Whenever I’ve gone to a quiet place in my head, it’s been the same.  I find myself on a path in the woods.  It’s always fall and always leads to a pool with a waterfall.  There’s a stone there large enough for me to sit on or lean against.  For years when I sought out a quiet, centered place in my mind, inevitably this is where I’d end up.  I could feel the crisp coolness of the autumn day, smell the fresh air with a hint of drying corn (yes I grew up on a farm where we did this), and feel the bite of winter.

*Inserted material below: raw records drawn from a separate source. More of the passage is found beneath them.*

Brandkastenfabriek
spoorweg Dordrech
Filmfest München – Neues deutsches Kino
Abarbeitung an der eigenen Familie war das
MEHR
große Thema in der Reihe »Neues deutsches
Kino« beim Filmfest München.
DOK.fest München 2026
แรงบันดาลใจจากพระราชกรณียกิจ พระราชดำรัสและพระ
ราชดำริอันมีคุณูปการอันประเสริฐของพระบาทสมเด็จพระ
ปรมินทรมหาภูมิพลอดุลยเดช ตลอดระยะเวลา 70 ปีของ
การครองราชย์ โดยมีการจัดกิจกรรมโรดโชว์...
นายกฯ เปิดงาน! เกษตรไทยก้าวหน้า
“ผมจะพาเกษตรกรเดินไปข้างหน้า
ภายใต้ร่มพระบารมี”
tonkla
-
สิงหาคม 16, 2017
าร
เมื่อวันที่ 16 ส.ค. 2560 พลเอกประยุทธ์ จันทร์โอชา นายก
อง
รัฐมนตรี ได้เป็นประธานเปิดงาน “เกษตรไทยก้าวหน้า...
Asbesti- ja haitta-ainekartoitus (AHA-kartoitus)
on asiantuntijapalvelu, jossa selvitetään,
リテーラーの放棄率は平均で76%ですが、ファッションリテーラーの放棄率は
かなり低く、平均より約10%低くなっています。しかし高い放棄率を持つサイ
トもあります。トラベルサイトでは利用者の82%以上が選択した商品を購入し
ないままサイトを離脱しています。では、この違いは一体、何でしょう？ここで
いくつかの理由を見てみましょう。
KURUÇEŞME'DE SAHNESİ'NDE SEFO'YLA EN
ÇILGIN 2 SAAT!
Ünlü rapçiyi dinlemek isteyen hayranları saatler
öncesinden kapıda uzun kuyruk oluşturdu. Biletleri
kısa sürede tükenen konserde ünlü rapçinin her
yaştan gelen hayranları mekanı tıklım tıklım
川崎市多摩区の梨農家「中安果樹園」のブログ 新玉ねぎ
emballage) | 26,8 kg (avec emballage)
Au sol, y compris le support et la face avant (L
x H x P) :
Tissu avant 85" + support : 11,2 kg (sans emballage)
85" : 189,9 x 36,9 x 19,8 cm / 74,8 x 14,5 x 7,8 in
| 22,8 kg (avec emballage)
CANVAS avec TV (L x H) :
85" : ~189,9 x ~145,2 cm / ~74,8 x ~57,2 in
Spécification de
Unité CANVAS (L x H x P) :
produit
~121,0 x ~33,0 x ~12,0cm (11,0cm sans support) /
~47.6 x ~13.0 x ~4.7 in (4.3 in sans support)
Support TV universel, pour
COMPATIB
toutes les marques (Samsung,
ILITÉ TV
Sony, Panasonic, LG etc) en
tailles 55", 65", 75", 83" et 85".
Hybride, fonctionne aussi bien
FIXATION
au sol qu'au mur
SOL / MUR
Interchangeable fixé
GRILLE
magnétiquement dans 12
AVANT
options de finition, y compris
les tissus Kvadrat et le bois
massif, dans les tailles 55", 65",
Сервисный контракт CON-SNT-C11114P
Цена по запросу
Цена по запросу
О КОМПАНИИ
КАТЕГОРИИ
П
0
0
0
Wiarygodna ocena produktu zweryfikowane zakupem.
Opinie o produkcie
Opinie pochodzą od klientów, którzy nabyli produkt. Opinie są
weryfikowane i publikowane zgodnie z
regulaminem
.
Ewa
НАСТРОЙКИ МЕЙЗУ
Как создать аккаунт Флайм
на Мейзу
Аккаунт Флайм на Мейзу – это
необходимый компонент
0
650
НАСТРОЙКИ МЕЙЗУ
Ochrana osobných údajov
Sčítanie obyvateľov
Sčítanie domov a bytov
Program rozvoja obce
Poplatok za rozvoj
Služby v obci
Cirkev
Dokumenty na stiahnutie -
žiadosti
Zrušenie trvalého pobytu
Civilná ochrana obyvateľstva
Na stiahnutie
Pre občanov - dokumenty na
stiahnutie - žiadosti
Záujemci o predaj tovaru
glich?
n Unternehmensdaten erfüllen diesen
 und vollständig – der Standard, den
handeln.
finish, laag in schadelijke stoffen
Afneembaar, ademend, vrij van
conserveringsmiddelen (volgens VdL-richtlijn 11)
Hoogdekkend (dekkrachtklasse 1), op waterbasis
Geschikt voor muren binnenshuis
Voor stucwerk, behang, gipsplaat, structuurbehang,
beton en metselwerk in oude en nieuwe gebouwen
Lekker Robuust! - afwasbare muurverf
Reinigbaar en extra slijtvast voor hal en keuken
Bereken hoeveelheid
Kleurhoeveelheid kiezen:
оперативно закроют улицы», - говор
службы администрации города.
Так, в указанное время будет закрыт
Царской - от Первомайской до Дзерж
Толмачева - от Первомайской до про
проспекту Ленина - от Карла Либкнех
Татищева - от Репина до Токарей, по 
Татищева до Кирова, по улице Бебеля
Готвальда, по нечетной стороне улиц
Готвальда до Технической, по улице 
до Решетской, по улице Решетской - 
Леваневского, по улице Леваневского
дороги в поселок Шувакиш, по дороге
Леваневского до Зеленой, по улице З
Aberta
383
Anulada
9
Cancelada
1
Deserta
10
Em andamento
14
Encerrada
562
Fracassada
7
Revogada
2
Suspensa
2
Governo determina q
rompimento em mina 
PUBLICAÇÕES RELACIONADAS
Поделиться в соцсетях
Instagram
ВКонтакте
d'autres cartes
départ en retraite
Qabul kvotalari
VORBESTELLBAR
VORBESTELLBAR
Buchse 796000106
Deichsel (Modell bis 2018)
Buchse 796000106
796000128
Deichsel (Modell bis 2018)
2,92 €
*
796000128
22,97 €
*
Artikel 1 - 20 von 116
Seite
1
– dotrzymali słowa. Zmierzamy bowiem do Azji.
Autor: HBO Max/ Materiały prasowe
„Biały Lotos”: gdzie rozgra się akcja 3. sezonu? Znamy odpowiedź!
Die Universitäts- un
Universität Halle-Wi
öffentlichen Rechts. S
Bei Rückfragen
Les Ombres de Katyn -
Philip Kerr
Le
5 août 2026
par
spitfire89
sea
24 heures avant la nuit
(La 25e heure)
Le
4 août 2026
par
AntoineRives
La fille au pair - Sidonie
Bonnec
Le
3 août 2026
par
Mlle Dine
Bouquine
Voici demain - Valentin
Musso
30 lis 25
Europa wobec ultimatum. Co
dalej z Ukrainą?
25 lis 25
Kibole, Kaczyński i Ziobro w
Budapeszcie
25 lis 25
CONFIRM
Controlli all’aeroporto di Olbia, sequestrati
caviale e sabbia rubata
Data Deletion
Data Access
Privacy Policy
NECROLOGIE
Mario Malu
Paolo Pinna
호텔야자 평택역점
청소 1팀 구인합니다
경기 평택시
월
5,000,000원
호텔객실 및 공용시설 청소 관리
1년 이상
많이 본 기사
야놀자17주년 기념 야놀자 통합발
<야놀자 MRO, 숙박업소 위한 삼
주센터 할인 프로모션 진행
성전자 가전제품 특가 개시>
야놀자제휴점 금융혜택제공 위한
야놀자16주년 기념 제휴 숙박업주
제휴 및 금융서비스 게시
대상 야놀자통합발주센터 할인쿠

The other night when I sought out my center, my balance.  I didn’t go there.  I tried.  I was tired, wanted to destress and wanted the familiar and the comfortable of this scene.  My mind didn’t go there.  Even when I tried to visualize it, I couldn’t find it.  It was like a door closed in my mind.

 

My first reaction was annoyance and frustration.  It had been a rough day at work and I wanted to take a few minutes to smooth out the rough edges.  I was trying to release some tension and stress in order to sleep.  When I couldn’t go to my familiar place, I grew increasingly annoyed and almost angry I couldn’t get to my center place. 

 

I asked, where is my center?  I heard a laugh, deep and knowing.  Darkness surrounded me, though not in a frightening way.  It felt warm, welcoming and comfortable.  I think this was one of my dragons.  They come and go as I need them.  I rested in the darkness, leaning on the large black being.  Nothing floated through my head.  I could see nothing.  I felt safe, comfortable, and protected.  I don’t remember much because once I let go of my expectation of the usual scene.  I found the peace I wanted and relaxed enough to sleep.

 

It reminded me to not have expectations when I meditate.  It reminded me I’m always evolving and changing – whether I want to or not.  The fall scene is one of my favorites.  I love playing in the leaves, feeling the crispness of autumn.  It’s my favorite season.  Yet, I can’t linger there as this meditation proved to me. 

 

It’s a lovely place, but not always where I need to be.  I have to keep my mind and heart open so other places of balance can come to me.  If I stay stagnant with the usual scene, I may get some relief from my stress but will it help me grow and keep balanced?  Probably not.

 

I’ll be testing out this new center.  I’m not sure it will come back.  What I am sure of is I need to be open to whatever happens when I seek out my balanced and centered place.  The more open I am the more likely I am to experience a true awakening rather than being stuck in a groove of comfortable.